Art. 1.860. Além dos incapazes, não podem testar os que, no ato de fazê-lo, não tiverem pleno discernimento.

Parágrafo único. Podem testar os maiores de dezesseis anos.

Art. 1.861. A incapacidade superveniente do testador não invalida o testamento, nem o testamento do incapaz se valida com a superveniência da capacidade.


Sobre testamento, bem clara é a previsão dos arts. 1.860 e 1.861 do CC:

Não podem testar:

Incapazes e menores de 16 anos;

Os que no momento do ato não tiverem pleno discernimento;

Incapacidade Superveniente não invalida testamento

Capacidade superveniente do incapaz também não invalida testamento.

Podem testar somente os maiores de 18 (dezoito) anos.

Para ser válido o testamento o testador precisa ter faculdades mentais/dicernimento para exprimir vontade de forma válida.

**Material fornecido**.

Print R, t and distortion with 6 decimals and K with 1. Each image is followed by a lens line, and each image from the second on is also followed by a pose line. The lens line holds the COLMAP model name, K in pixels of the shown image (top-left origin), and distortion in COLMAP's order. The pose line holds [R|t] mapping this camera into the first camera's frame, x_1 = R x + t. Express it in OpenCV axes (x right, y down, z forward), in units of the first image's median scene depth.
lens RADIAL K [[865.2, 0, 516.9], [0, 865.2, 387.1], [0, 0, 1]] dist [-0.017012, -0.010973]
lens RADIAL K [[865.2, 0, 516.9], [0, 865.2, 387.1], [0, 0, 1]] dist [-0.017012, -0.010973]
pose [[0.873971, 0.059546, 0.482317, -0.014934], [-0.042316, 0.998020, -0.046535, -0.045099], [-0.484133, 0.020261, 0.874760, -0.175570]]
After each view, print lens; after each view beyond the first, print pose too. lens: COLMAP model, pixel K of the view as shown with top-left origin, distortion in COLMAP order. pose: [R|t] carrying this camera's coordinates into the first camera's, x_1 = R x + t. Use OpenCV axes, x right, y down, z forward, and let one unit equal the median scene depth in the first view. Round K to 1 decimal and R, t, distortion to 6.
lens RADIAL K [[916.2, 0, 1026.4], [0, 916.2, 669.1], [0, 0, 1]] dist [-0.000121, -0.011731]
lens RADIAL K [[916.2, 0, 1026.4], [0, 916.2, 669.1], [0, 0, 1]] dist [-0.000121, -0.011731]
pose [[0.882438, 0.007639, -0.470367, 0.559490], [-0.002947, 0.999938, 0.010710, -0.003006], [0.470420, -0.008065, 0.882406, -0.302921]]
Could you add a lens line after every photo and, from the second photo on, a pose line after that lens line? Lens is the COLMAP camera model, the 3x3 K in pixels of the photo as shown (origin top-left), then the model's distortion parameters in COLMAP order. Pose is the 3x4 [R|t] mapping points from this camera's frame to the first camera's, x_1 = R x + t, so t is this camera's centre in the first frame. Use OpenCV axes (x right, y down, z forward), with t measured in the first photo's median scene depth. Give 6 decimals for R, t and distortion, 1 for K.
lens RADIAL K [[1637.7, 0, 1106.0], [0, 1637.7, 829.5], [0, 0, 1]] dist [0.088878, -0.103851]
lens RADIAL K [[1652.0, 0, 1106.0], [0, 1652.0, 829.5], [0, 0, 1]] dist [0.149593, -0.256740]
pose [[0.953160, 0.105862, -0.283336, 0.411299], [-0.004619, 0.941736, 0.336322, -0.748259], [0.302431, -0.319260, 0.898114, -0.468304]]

**Tarefa**. Reproduza sem alterações a passagem do texto sobre capacidade para testar que vai de "Sobre testamento, bem" até "não invalida testamento.".

**Resposta do exercício**.
Sobre testamento, bem clara é a previsão dos arts. 1.860 e 1.861 do CC:

Não podem testar:

Incapazes e menores de 16 anos;

Os que no momento do ato não tiverem pleno discernimento;

Incapacidade Superveniente não invalida testamento

Capacidade superveniente do incapaz também não invalida testamento.